Study questions:
A - Answer these questions from the West Side Story review:
(i) Which actor plays Maria?
(ii) Which other musical does the review say was released the same year as "West Side Story"?
(iii) For how long did Steven Spielberg refuse to stream the movie?
B - Translate this sentence from the West Side Story review into Spanish: "These movies take place in a world where dancing can shut down pools and literally stop traffic."
C - Extend the West Side Story review with further writing that picks up after its last paragraph.
[Extract — start]
West Side Story (2021)
Directed by Steven Spielberg
Full disclosure: I haven’t seen the original 1961 “West Side Story” since I was young, because I remember disliking most of the songs. As I watched Steven Spielberg’s updated 2021 adaptation, I felt the same way. While the singing is commendable, the songs themselves were a little too…Sondheim. I know, I know. Blasphemy. But I’ll be rooting for “West Side Story” to take home the Academy Award for Best Picture—like the original did 60 years ago—because, despite being cool on the songs, the rest of the movie is a powder-keg of cinematic excitement.
When a Puerto Rican gang called the Sharks catches the rival Jets gang (made up of White Americans) smearing paint on a Puerto Rican mural, the tensions that had been boiling will finally begin to boil over. But when Tony (Ansel Elgort)—a Jet who was recently released from jail—catches feelings for a Puerto Rican girl named Maria (Rachel Zegler) who is also the sister of the Sharks’ leader Bernardo (David Alvarez), he tries to convince Riff (Mike Faist) and the other Jets to call off the big rumble. Why can’t we all just get along, you can almost hear him plead. Bernardo’s girlfriend Anita (Ariana DeBose), who has become a loyal friend to Maria, is caught in the middle. Meanwhile, the threat of police breaking up the gang war lurks around every corner.
Last year was a year of great musicals. “West Side Story” and “In the Heights” were bound by destiny to release the same year. Both are about the Puerto Rican experience in New York City, and both embrace a larger-than-life view of what song-and-dance choreography can look like. These movies take place in a world where dancing can shut down pools and literally stop traffic. “In the Heights” was not the first movie I had seen in theaters since the start of COVID, but it was the first one that reminded me what I had been missing watching movies at home. “West Side Story” is similar in that way. It’s why Steven Spielberg refused to stream the movie until it had been in theaters for three full months (okay, another disclosure…I did wait until it was on HBO Max to see this).
[Extract — finish]
[Available data — start]
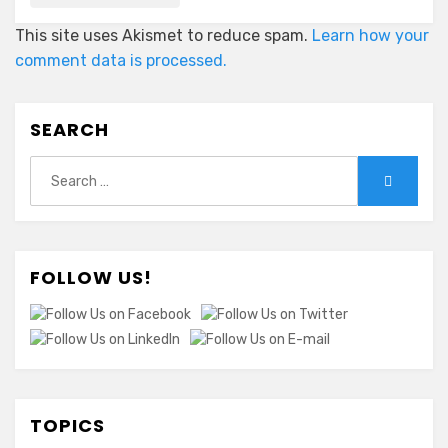
This site uses Akismet to reduce spam.
Learn how your
comment data is processed.
SEARCH
Search
Search
for:
FOLLOW US!
TOPICS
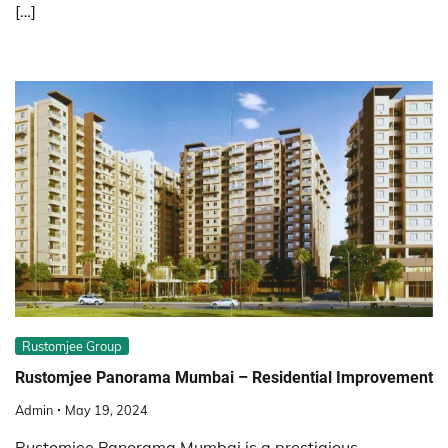
[…]
Rustomjee Group
Rustomjee Panorama Mumbai – Residential Improvement
Admin
May 19, 2024
Rustomjee Panorama Mumbai is a prestigious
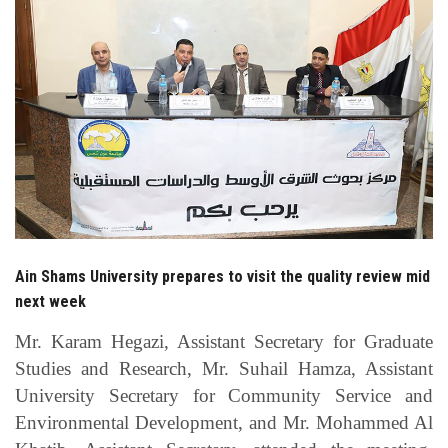
Students
Faculty Staff
Postgraduate
Alumni
Employees
Ain Shams University prepares to visit the quality review mid
Visitors
next week
Apply Now
Mr. Karam Hegazi, Assistant Secretary for Graduate
Studies and Research, Mr. Suhail Hamza, Assistant
University Secretary for Community Service and
Environmental Development, and Mr. Mohammed Al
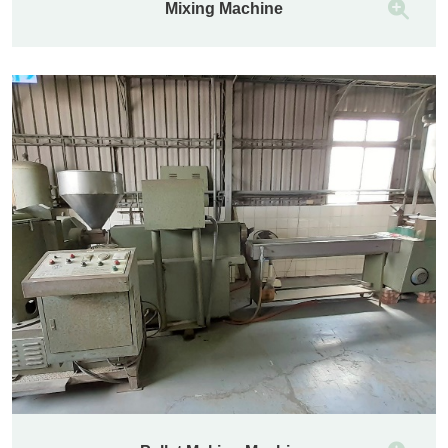
Mixing Machine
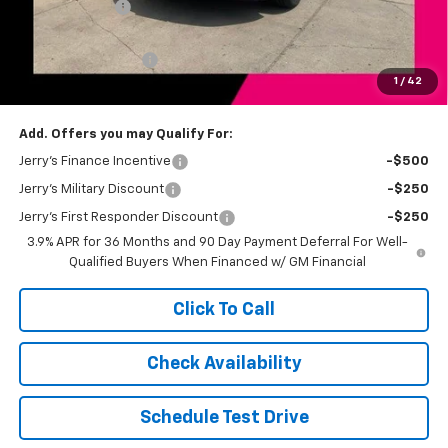
Customer Cash
-$750
Total Savings
$1,500
Documentation Fee
+$249
1
/
42
Jerry's Price
$33,274
Add. Offers you may Qualify For:
Jerry's Finance Incentive
-$500
Jerry's Military Discount
-$250
Jerry's First Responder Discount
-$250
3.9% APR for 36 Months and 90 Day Payment Deferral For Well-
Qualified Buyers When Financed w/ GM Financial
Click To Call
Check Availability
Schedule Test Drive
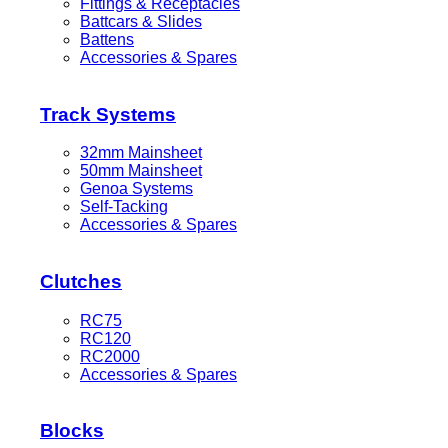
Fittings & Receptacles
Battcars & Slides
Battens
Accessories & Spares
Track Systems
32mm Mainsheet
50mm Mainsheet
Genoa Systems
Self-Tacking
Accessories & Spares
Clutches
RC75
RC120
RC2000
Accessories & Spares
Blocks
[Available data — finish]
Outputs by task:
A -
(i) Rachel Zegler
(ii) "In the Heights"
(iii) Until it had been in theaters for three full months

B - Estas películas transcurren en un mundo donde el baile puede cerrar piscinas y, literalmente, detener el tráfico.

C -
Ariana DeBose is contending for the same Oscar that Rita Moreno won sixty years ago for the role of Anita. DeBose is spectacular. If she wins (and it’s likely, at this point), she’d be the first actress to win an Oscar for playing a role that already won someone else an Oscar. This has happened a few times in the male categories. DeBose may be the only Oscar nominee from the cast, but she’s not alone in her greatness. Rachel Zegler—who, at 16, beat out 30,000 applicants for the role of Maria—won the Golden Globe for Best Actress in a Comedy/Musical. This was her first movie role, but you can hardly tell. Another rising star—he’s appeared in a few small movies, but nothing like this—is Mike Faist, who’s a terrific Riff. I had heard positive reactions about some of the performances, but Faist was a big surprise.
The look of “West Side Story” is unmatched. It paints a picture of mid-century New York that looks both intentionally theatrical and entirely believable. I’d say I want to live in it, if it wasn’t so violent and run-down. Steven Spielberg makes the kind of movies I hope never dies out. He takes the backhanded compliment “crowd-pleaser” and fully embraces it, without forgetting about all the technical details that other crowd-pleasers skip over. The fact that it bombed at the box office is another story entirely, one most likely rooted in COVID fears and the fact that people couldn’t find time to see a three-hour movie in theaters. Regardless, I hope people who see it now realize what they missed. I know I do.